**Data:**
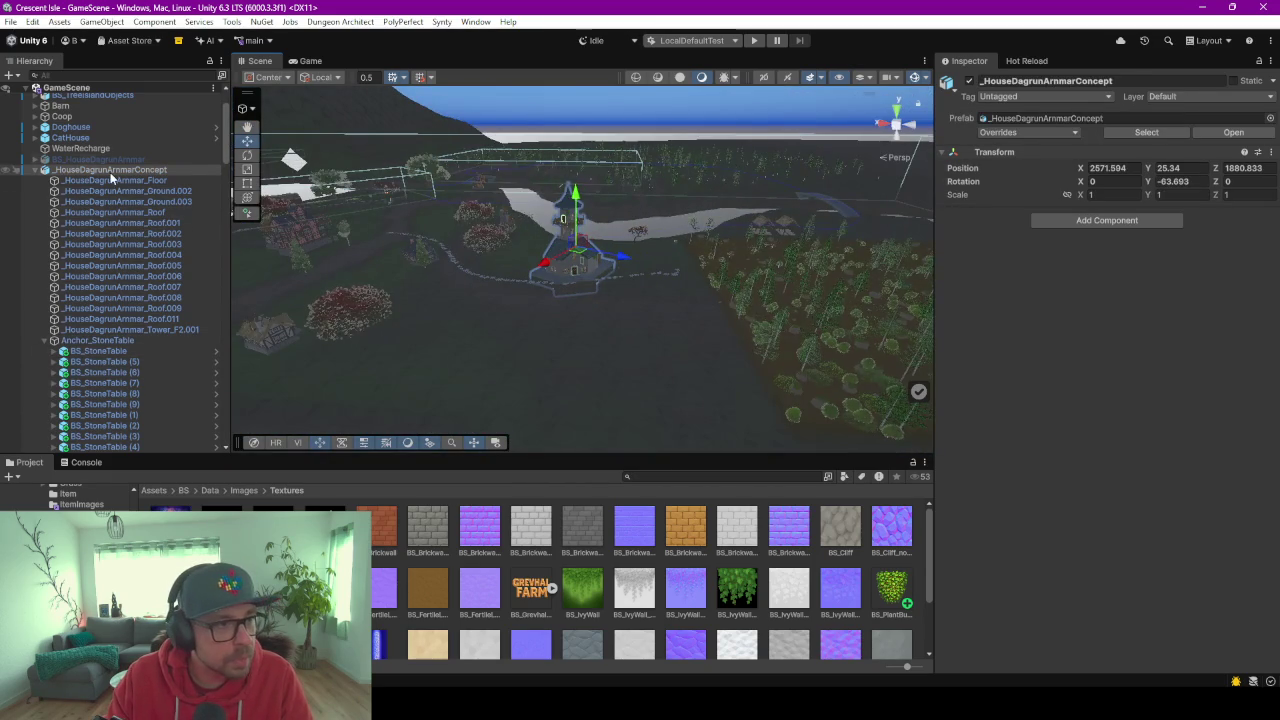
Check the house floor object, reselect the house concept, and start a test run.
click(109, 180)
click(109, 169)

**The problem:**
Would you print the material exactly once more, without any of its pictures?

**Response to the exercise:**
Check the house floor object, reselect the house concept, and start a test run.
click(109, 180)
click(109, 169)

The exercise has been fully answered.